Y es en este punto donde entra la tendencia moderna del minimalismo, con su afán de despojarse de lo superfluo. Que si menos es más, que si vive con lo esencial, que si agradece y suelta… todo muy bonito hasta que aparece Marie Kondo diciéndonos que con 30 libros basta. Treinta. Como si en la Edad de Piedra hubiéramos dicho “con una piedra basta” y la humanidad se hubiera quedado en cuevas, pero sin pintarlas, sin enterrarse con miles de conchas, cientos de flores, sin inventar la cerámica, el arte o la biblioteca de Alejandría.
Lo que me resulta más curioso es que a los acumuladores nos llaman, con retintín, diogenistas, cuando en realidad Diógenes vivía, sin nada, ¡en un barril! Señores, ¡el minimalista era él! Si alguien ve un apartamento con un futón, una estantería vacía y dos tazas de té, que no se engañe: ese espacio no tiene un alma libre, tiene un Diógenes aspiracional. En cambio, los que amamos las cosas, los que entendemos que los objetos son memoria, historia y placer, los que tenemos una taza de té para cada estado de ánimo, deberíamos ser llamados petronicos, en honor a Petronio, aquel refinado epicúreo que entendía que la vida sin belleza y exceso es apenas supervivencia.
Por suerte, como cada acción genera su reacción, ahora nos llega el cluttercore, una oda al desorden estético, a las estanterías repletas, a los escritorios donde los objetos cuentan historias en lugar de esconderse en cajas minimalistas que tienes que armar tú mismo y que no tienen el alma del árbol que murió para convertirse en mueble y la del ebanista que trabajó sus vetas. Esta tendencia es un respiro de tanto gris, tanto beige y tanto aburrimiento; una especie de regreso a la cueva primigenia, pero con más libros y menos huesos de mamut.

•••

* Instrucciones
(1) Reescribe el fragmento sobre el minimalismo desde "Y es en este" hasta "biblioteca de Alejandría.", ambos incluidos, y cambia "cerámica" por "escultura".
(2) Según el fragmento sobre el minimalismo, ¿dónde vivía Diógenes?
(3) Prolonga el fragmento sobre el minimalismo y el cluttercore a partir de su última frase.
Los datos no tienen relación con el fragmento sobre el minimalismo.

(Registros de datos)

•••

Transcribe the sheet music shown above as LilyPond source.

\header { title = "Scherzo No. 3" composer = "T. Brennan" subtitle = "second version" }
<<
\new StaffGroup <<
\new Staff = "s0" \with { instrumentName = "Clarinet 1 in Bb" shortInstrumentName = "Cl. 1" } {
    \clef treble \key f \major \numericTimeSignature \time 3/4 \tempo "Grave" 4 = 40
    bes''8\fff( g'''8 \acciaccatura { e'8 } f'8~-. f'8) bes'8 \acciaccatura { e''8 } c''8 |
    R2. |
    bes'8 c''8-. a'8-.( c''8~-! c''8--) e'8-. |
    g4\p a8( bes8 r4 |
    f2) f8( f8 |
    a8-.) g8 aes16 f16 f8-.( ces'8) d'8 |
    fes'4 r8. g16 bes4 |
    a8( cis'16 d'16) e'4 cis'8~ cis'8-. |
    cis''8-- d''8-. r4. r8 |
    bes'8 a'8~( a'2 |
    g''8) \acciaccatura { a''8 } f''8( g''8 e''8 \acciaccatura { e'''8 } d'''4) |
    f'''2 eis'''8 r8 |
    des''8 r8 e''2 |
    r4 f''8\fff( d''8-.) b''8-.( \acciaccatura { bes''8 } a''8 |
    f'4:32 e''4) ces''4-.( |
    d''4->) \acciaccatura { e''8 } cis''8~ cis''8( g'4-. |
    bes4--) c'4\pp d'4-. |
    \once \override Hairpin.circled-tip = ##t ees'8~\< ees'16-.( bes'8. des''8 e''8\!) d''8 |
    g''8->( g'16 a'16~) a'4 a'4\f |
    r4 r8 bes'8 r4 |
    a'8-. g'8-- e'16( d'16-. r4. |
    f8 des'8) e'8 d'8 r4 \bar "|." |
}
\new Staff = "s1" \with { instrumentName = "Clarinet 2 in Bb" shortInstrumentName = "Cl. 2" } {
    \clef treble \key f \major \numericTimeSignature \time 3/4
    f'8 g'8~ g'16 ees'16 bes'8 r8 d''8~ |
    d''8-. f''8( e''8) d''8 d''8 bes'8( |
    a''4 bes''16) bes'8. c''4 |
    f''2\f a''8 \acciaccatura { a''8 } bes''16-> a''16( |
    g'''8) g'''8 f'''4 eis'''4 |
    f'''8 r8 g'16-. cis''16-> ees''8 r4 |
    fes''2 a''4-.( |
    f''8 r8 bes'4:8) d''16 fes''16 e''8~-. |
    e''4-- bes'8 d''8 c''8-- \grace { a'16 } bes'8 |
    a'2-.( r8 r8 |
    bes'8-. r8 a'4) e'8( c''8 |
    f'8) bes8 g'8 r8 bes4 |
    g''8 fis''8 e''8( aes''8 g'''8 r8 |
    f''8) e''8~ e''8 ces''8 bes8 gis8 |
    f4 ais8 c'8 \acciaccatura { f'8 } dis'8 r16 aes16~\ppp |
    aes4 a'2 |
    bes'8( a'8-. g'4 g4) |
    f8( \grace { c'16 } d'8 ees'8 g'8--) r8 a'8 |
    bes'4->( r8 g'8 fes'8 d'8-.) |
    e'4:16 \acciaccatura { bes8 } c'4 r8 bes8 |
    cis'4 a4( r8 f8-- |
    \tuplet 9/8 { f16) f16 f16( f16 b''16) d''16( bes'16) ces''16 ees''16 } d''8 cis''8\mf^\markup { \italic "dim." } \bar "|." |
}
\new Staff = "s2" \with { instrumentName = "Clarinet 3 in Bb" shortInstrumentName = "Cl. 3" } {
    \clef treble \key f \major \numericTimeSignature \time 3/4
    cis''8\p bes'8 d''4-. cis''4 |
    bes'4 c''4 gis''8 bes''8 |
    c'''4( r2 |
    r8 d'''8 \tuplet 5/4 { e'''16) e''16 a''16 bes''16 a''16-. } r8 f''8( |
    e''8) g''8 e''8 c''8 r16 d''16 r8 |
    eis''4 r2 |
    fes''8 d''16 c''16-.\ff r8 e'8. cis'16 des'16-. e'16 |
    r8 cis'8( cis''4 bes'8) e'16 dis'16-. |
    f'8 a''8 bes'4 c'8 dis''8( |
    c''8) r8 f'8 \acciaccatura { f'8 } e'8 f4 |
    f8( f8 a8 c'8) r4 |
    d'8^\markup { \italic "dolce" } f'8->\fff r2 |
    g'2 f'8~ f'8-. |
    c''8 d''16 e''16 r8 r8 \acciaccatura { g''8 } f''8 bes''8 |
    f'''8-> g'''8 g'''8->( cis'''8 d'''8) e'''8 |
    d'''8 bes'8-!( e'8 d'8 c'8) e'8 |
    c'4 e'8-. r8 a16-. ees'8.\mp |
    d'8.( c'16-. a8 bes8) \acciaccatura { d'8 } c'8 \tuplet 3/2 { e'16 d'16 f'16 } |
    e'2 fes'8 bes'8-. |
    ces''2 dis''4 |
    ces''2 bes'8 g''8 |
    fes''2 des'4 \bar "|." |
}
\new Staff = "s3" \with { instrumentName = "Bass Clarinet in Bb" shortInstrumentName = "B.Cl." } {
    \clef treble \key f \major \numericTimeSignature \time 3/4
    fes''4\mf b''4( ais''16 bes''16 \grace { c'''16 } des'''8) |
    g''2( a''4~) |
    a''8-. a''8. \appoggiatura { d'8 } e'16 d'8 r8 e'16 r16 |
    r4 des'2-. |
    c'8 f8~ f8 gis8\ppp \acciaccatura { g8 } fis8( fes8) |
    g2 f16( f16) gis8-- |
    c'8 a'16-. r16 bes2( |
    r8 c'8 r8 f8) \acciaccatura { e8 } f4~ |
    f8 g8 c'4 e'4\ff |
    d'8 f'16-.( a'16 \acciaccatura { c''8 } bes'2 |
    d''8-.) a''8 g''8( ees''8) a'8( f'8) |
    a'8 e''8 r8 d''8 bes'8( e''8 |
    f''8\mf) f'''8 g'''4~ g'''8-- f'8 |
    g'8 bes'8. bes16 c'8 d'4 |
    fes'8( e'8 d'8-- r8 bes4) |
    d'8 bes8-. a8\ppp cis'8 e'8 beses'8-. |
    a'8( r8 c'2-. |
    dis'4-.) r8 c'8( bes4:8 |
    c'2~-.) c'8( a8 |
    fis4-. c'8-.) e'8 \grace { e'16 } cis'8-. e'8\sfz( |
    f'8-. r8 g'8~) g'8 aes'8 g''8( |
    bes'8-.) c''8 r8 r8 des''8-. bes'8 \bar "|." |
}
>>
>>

•••

* Respuestas
(1)
Y es en este punto donde entra la tendencia moderna del minimalismo, con su afán de despojarse de lo superfluo. Que si menos es más, que si vive con lo esencial, que si agradece y suelta… todo muy bonito hasta que aparece Marie Kondo diciéndonos que con 30 libros basta. Treinta. Como si en la Edad de Piedra hubiéramos dicho “con una piedra basta” y la humanidad se hubiera quedado en cuevas, pero sin pintarlas, sin enterrarse con miles de conchas, cientos de flores, sin inventar la escultura, el arte o la biblioteca de Alejandría.

(2) En un barril.

(3)
Si los objetos fueran solo cosas, ¿por qué nos resistimos tanto a deshacernos de ellos? Fred Rogers decía que dejamos una parte de nosotros en cada persona que conocemos, pero eso también aplica a lo que tocamos, usamos y atesoramos. En La vida secreta de las cosas, se nos recuerda que los objetos, por inanimados que sean, llevan nuestra historia, como si fueran cápsulas de memoria que nos anclan a momentos, lugares y afectos. Y eso es precisamente lo que los minimalistas parecen olvidar: una casa sin libros, sin adornos heredados, sin las rarezas acumuladas en viajes y ferias de antigüedades, es una casa sin historia. Si quisiéramos vivir sin nada, estaríamos en un barril como Diógenes (y ya sabemos lo poco acogedor que es un barril). En cambio, los que acumulamos con placer sabemos que rodearse de cosas no es un apego superficial, sino una manera de dejar huella. Y eso, queridos lectores, es pura humanidad.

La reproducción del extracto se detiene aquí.